[Task statement]: Reproduce the material below line for line, leaving every character, space, and line break unchanged.
——————————
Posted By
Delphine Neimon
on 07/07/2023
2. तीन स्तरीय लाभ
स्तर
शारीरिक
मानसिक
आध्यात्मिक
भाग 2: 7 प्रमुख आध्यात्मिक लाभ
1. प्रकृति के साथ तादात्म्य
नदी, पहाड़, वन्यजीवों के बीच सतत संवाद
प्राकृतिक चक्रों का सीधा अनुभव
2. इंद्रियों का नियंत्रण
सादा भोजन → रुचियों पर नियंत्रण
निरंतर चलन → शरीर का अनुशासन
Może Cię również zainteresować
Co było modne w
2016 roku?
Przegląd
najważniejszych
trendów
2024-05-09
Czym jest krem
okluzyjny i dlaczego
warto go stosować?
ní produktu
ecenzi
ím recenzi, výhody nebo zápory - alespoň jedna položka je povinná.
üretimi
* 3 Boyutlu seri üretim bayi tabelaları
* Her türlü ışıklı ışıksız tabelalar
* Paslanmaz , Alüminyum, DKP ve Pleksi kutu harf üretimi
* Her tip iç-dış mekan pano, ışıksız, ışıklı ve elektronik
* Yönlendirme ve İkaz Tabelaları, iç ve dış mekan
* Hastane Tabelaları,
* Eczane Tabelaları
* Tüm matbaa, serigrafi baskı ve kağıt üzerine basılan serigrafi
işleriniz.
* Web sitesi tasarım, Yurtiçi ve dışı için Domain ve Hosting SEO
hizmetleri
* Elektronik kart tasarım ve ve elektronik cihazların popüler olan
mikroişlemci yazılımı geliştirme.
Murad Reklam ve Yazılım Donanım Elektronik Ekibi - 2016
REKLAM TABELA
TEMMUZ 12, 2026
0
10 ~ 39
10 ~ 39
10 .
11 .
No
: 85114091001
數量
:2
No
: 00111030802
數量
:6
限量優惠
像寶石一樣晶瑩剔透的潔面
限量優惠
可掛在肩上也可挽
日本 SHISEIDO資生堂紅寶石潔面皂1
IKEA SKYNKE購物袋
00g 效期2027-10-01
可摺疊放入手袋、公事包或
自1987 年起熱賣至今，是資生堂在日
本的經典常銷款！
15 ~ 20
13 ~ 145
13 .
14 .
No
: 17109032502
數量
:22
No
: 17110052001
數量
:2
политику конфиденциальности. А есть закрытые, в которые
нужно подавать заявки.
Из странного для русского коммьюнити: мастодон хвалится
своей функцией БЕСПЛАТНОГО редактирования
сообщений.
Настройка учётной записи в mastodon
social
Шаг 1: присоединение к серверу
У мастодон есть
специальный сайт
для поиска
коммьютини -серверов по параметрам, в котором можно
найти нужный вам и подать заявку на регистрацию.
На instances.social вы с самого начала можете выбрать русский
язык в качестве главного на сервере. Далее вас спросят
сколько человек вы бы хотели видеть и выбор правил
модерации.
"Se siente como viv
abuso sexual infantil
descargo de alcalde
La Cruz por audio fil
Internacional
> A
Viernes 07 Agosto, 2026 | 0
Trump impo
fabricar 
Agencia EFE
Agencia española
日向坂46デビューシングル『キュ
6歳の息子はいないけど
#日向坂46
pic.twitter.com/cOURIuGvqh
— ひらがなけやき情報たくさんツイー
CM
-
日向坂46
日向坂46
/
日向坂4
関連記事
——————————
[Output]:
Posted By
Delphine Neimon
on 07/07/2023
2. तीन स्तरीय लाभ
स्तर
शारीरिक
मानसिक
आध्यात्मिक
भाग 2: 7 प्रमुख आध्यात्मिक लाभ
1. प्रकृति के साथ तादात्म्य
नदी, पहाड़, वन्यजीवों के बीच सतत संवाद
प्राकृतिक चक्रों का सीधा अनुभव
2. इंद्रियों का नियंत्रण
सादा भोजन → रुचियों पर नियंत्रण
निरंतर चलन → शरीर का अनुशासन
Może Cię również zainteresować
Co było modne w
2016 roku?
Przegląd
najważniejszych
trendów
2024-05-09
Czym jest krem
okluzyjny i dlaczego
warto go stosować?
ní produktu
ecenzi
ím recenzi, výhody nebo zápory - alespoň jedna položka je povinná.
üretimi
* 3 Boyutlu seri üretim bayi tabelaları
* Her türlü ışıklı ışıksız tabelalar
* Paslanmaz , Alüminyum, DKP ve Pleksi kutu harf üretimi
* Her tip iç-dış mekan pano, ışıksız, ışıklı ve elektronik
* Yönlendirme ve İkaz Tabelaları, iç ve dış mekan
* Hastane Tabelaları,
* Eczane Tabelaları
* Tüm matbaa, serigrafi baskı ve kağıt üzerine basılan serigrafi
işleriniz.
* Web sitesi tasarım, Yurtiçi ve dışı için Domain ve Hosting SEO
hizmetleri
* Elektronik kart tasarım ve ve elektronik cihazların popüler olan
mikroişlemci yazılımı geliştirme.
Murad Reklam ve Yazılım Donanım Elektronik Ekibi - 2016
REKLAM TABELA
TEMMUZ 12, 2026
0
10 ~ 39
10 ~ 39
10 .
11 .
No
: 85114091001
數量
:2
No
: 00111030802
數量
:6
限量優惠
像寶石一樣晶瑩剔透的潔面
限量優惠
可掛在肩上也可挽
日本 SHISEIDO資生堂紅寶石潔面皂1
IKEA SKYNKE購物袋
00g 效期2027-10-01
可摺疊放入手袋、公事包或
自1987 年起熱賣至今，是資生堂在日
本的經典常銷款！
15 ~ 20
13 ~ 145
13 .
14 .
No
: 17109032502
數量
:22
No
: 17110052001
數量
:2
политику конфиденциальности. А есть закрытые, в которые
нужно подавать заявки.
Из странного для русского коммьюнити: мастодон хвалится
своей функцией БЕСПЛАТНОГО редактирования
сообщений.
Настройка учётной записи в mastodon
social
Шаг 1: присоединение к серверу
У мастодон есть
специальный сайт
для поиска
коммьютини -серверов по параметрам, в котором можно
найти нужный вам и подать заявку на регистрацию.
На instances.social вы с самого начала можете выбрать русский
язык в качестве главного на сервере. Далее вас спросят
сколько человек вы бы хотели видеть и выбор правил
модерации.
"Se siente como viv
abuso sexual infantil
descargo de alcalde
La Cruz por audio fil
Internacional
> A
Viernes 07 Agosto, 2026 | 0
Trump impo
fabricar 
Agencia EFE
Agencia española
日向坂46デビューシングル『キュ
6歳の息子はいないけど
#日向坂46
pic.twitter.com/cOURIuGvqh
— ひらがなけやき情報たくさんツイー
CM
-
日向坂46
日向坂46
/
日向坂4
関連記事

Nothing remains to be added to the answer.